*Seçilmiş Metin:*
18 Temmuz 2018 Çarşamba

DÜNYANIN EN ESKİ TİYATROSU SARDES’DE

           Birçok araştırmacı, tiyatronun doğuşu hakkında şunları söyler;   “Tiyatro ilk kez İÖ 6. yüzyılda Yunan toplumunda dinsel törenden özerkleşerek bir sanat türü haline geldi; dinsel ya da pratik ölçütlerle değil, estetik ölçütlerle değerlendirilen bir "oyun" a dönüştü. Yunan toplumunda tiyatronun öncülü, şarap, bereket ve bitkiler tanrısı Dionysos'u kutsamak için yapılan Bacchanolia şenliklerinde bir koronun söylediği dithyramboy şarkılarıydı. Koro, bu şarkılarda, farkı kişilerin konuşmasını canlandırmak için söz ve tavır değişikliğinden yararlanıyordu. Daha sonra, oyuncu ve oyun yazarı Thespis, koronun karşısına, farklı kişilikleri farklı maskelerle temsil eden bir oyuncu koydu. Böylece daha karmaşık konular ele alınabiliyor, farklı anlatım biçimleri denenebiliyordu. İÖ 534'te Atina'daki ilk tiyatro şenliğinde, Thespis'in bir tragedyası ödül kazandı. Bu tarihten sonrada tragedyalar Dionysos şenliklerinin bir parçası olarak gelenekselleşti.”
Günümüzde Sardes Tiyatrosunun görünümü
        Doğruluğu tartışılır. Günümüzde yapılan birçok kazı, bize ezberletilen “Eski Yunan bilgilerini” yeni bilgilerle değiştirmemizi sağlıyor. Yukarıda tiyatronun başlangıcı bile Eski Yunan’a atfediliyor. Oysa şarap, bereket, bitkiler Tanrısı diye belirtilen mitolojik Tanrı Anadolu, Çal/Denizli doğumlu “Baccha”dır ve Lidya’da yaşamıştır. Yukarıdaki anlatımda Yunan toplumunun Dionysos’u kutsama amacı ile yaptıkları şenliklerin adı dikkatinize sunuyorum: Bacchanolia sözcüğü Baccha’nın,  Baccha’ya ait olan anlamındadır.

*Listelenen Veriler:*

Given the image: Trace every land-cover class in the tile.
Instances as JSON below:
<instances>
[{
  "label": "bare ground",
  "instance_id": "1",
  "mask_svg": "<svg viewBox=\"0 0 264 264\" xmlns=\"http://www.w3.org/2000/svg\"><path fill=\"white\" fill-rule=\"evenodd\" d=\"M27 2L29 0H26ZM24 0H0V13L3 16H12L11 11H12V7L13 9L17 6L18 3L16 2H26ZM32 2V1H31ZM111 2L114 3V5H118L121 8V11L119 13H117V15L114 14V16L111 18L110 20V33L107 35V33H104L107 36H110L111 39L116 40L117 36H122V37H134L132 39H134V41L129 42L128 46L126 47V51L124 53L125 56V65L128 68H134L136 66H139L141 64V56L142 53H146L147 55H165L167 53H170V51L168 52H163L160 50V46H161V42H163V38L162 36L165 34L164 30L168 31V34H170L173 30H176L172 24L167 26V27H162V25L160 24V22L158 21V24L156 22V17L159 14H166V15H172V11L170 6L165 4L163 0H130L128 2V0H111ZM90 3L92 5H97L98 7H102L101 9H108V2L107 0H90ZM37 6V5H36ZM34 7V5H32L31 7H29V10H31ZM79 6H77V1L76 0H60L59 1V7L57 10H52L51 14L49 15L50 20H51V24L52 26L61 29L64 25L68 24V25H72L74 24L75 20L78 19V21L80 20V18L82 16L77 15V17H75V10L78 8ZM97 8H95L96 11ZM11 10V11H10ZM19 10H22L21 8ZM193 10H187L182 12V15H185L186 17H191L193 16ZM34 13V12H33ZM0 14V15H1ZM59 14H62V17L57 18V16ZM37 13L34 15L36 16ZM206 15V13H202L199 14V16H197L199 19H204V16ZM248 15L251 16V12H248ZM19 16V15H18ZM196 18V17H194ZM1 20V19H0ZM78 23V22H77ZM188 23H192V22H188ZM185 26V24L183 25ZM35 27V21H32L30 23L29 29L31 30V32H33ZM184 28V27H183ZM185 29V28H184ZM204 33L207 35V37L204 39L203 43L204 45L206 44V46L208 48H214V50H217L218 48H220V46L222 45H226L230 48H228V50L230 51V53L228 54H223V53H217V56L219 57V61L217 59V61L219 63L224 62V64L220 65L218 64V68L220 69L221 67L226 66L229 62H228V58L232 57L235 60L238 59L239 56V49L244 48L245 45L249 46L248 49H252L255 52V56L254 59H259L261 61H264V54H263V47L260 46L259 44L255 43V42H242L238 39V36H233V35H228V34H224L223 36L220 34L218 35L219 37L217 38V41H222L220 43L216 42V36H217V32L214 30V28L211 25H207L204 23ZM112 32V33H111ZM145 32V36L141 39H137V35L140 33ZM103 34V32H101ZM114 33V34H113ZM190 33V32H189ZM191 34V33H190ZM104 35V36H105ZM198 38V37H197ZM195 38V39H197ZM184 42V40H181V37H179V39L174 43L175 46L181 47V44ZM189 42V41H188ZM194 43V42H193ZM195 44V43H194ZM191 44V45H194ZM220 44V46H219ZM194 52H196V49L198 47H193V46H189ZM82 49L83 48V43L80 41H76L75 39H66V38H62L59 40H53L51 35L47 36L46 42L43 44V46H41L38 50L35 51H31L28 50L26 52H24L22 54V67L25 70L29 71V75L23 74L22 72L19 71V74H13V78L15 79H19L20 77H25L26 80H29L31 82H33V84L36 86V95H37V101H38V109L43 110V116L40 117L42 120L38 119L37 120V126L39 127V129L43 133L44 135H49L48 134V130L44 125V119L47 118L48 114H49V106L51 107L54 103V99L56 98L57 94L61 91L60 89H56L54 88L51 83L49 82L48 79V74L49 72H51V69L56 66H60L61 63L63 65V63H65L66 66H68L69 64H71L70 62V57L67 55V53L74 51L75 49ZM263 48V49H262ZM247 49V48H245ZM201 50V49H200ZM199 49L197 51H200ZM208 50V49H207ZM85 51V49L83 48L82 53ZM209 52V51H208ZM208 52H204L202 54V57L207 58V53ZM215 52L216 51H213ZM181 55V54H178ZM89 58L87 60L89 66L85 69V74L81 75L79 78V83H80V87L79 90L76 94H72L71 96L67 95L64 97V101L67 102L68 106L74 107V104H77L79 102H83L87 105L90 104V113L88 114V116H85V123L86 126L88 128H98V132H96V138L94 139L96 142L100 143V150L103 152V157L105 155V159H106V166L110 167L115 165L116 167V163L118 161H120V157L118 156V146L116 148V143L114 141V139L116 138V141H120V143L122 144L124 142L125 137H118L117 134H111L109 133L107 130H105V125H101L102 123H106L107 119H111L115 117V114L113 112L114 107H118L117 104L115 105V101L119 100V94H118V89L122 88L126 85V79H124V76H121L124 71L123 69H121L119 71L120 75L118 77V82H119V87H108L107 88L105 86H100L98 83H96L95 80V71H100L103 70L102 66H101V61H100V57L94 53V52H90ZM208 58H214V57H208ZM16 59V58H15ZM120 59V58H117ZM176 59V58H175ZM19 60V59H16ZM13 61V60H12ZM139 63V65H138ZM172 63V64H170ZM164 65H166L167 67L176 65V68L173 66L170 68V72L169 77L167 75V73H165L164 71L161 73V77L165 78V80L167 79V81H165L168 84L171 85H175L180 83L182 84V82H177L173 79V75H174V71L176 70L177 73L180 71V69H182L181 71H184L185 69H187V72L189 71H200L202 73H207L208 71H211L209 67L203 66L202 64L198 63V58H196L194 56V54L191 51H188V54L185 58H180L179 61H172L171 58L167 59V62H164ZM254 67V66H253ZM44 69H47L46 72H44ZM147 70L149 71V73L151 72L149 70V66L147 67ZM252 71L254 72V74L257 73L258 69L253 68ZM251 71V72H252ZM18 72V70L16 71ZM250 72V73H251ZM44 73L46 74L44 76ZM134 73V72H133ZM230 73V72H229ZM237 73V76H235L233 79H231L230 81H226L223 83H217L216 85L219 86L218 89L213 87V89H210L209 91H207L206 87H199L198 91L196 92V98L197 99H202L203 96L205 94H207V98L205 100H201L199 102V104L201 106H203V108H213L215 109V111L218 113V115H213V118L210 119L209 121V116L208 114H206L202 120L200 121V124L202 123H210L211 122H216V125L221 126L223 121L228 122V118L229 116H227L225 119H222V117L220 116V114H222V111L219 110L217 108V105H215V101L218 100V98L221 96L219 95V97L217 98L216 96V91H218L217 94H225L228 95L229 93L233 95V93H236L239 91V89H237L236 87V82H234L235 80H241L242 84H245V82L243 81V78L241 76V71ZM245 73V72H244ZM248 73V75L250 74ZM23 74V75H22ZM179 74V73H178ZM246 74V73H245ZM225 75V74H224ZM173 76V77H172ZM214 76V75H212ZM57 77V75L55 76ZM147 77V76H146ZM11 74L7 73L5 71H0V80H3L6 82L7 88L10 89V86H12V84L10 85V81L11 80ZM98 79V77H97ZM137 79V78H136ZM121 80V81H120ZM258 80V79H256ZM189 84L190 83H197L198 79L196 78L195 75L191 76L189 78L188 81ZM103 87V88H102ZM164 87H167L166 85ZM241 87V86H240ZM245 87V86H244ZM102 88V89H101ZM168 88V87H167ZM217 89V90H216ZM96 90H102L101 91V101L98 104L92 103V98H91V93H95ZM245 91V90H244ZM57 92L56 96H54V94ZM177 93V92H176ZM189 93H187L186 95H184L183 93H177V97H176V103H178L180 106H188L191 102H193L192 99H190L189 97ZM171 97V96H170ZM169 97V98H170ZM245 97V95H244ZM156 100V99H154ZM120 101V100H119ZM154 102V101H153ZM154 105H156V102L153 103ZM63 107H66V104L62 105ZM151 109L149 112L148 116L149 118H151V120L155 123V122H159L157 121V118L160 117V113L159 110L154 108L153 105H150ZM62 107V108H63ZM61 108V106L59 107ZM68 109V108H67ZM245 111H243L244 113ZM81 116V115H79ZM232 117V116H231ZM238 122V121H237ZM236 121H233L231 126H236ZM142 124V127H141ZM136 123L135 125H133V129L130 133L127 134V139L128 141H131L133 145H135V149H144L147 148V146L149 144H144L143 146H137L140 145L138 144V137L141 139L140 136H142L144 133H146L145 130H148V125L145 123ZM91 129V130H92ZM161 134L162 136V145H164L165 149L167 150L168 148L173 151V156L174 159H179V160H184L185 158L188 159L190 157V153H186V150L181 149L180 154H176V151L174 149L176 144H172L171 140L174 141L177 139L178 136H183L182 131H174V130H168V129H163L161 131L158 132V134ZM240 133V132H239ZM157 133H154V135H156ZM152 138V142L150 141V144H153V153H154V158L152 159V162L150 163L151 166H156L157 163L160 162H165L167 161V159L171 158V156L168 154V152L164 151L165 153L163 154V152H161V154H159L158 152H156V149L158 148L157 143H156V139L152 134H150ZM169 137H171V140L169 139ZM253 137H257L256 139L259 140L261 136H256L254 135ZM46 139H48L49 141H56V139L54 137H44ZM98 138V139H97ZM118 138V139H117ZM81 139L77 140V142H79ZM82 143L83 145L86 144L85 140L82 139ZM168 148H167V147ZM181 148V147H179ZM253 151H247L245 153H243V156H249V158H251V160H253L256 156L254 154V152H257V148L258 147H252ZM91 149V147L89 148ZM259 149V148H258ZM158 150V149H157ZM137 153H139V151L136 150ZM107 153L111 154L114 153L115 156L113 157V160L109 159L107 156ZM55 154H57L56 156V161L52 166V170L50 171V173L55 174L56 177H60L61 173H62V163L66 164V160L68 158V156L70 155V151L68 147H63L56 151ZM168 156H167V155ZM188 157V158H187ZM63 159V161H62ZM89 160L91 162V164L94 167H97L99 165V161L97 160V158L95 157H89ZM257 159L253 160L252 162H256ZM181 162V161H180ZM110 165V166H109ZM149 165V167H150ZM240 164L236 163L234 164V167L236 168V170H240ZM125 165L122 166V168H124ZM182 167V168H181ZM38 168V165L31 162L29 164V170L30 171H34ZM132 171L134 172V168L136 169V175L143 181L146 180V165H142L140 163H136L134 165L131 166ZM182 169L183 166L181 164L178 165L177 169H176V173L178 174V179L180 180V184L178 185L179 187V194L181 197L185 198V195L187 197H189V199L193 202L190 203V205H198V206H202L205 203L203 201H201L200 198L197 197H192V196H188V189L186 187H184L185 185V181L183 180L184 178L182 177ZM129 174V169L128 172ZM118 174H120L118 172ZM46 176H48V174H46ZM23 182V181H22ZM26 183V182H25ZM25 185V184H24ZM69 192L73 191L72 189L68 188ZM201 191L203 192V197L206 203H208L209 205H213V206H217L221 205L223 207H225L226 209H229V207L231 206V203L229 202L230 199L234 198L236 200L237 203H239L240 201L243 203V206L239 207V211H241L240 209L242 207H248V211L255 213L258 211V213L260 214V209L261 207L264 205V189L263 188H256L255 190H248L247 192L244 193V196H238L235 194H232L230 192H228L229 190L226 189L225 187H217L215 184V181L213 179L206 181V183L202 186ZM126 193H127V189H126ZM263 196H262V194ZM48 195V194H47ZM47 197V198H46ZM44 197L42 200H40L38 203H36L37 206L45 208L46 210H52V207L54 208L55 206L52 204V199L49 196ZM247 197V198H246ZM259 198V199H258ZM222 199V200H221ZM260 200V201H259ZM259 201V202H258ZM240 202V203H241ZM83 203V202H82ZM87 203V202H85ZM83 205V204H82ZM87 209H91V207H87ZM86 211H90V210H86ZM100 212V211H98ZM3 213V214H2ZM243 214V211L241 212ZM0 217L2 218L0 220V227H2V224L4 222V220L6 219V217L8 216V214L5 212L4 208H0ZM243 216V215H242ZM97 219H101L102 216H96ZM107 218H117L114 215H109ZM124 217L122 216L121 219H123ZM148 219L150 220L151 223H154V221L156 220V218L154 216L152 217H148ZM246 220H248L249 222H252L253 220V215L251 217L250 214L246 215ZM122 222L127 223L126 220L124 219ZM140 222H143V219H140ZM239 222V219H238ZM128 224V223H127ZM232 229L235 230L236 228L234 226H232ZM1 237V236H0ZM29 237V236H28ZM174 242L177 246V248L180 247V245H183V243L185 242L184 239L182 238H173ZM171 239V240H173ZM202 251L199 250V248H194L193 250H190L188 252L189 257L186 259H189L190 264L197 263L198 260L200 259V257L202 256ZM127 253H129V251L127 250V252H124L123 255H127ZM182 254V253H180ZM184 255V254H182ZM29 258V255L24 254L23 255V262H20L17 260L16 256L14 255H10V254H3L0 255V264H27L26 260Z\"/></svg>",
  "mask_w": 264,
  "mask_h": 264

*Yapılacak İşler:*
1 > Seçilmiş metinde adı geçen bütün kişi ve tanrı adlarını yazın.
2 > Seçilmiş metne göre aşağıdaki soruları yanıtlayın.
(a) Tiyatro ilk kez hangi yüzyılda bir sanat türü haline geldi?
(b) Atina'daki ilk tiyatro şenliği hangi yıl yapıldı ve orada kimin tragedyası ödül kazandı?
(c) Baccha nerede doğdu ve nerede yaşadı?

*Problemlerin Yanıtları:*
1 > Dionysos, Thespis, Baccha

2 >
(a) İÖ 6. yüzyılda.
(b) İÖ 534'te yapıldı; ödülü Thespis'in tragedyası kazandı.
(c) Anadolu'da Çal/Denizli'de doğdu, Lidya'da yaşadı.